(ASSIGNMENT): Report how many lines in the data below contain the string "камня", treating case as significant. Give only the number.

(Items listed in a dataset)
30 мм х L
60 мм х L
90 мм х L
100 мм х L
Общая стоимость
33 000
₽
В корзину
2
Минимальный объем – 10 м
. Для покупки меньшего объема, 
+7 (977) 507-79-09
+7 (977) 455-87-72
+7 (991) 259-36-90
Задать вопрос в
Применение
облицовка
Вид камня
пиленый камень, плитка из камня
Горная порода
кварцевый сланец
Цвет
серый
...
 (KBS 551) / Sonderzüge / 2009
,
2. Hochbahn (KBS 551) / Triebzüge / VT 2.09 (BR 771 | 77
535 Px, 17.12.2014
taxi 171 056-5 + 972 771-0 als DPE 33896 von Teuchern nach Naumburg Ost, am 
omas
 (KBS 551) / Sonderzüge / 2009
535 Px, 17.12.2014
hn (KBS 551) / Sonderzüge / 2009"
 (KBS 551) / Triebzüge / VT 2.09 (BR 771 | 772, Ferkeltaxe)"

(RESPONSE TO THE TASK): 2